Nennen Sie es bloß nicht WDR!

02.04.2015 •

«Es gibt immer Lästerer, die sagen, 1Live hätte gar keine richtige Konkurrenz gehabt. Aber man kann auch ohne Konkurrenz keinen Erfolg haben, das hat das frühere WDR-1-Programm bewiesen. Dessen Marktanteil lag unter vier Prozent, heute sind wir bei über 20 Prozent. Wichtig war, die Idee von öffentlich-rechtlichem Rundfunk nicht zu verraten und gleichzeitig unverstaubt zu klingen. Deshalb wurde das Programm ja nicht WDR 1 genannt, sondern 1Live. Junge Leute, das wussten wir aus der Marktforschung, trauten dem WDR alles Mögliche zu, nur nicht, ein junges Programm zu machen. Ich hatte übrigens die Idee, den Sender Dr. Eckardt zu nennen, so hieß der damalige Medienforscher des WDR, der uns dringend riet, uns nicht WDR zu nennen. Fritz Pleitgen hat dann aber entschieden, wie das Programm heißt. Der damalige Intendant Nowottny hat 1Live lange scherzhaft als Live 1 bezeichnet, weil es ihm weh getan hat, dass wir uns von dem Namen WDR trennten. Es hat uns allen weh getan, weil wir alle WDR-Leute mit Herz waren, aber es war und ist immer noch die richtige Entscheidung.»

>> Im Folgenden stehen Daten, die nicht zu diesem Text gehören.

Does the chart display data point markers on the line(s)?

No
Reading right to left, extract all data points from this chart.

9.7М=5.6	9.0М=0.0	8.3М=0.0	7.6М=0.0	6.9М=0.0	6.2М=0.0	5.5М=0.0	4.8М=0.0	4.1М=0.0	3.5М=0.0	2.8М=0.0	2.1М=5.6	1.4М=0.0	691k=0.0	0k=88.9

1Live-Programmchef Jochen Rausch in einem in der Hauszeitschrift „WDR Print“ (März-Ausgabe 2015) veröffentlichten Interview auf die Frage, wie lange es gedauert habe, „um Europas erfolgreichster Jugendsender zu werden“. 1Live ist vor 20 Jahren am 1. April 1995 auf Sendung gegangen.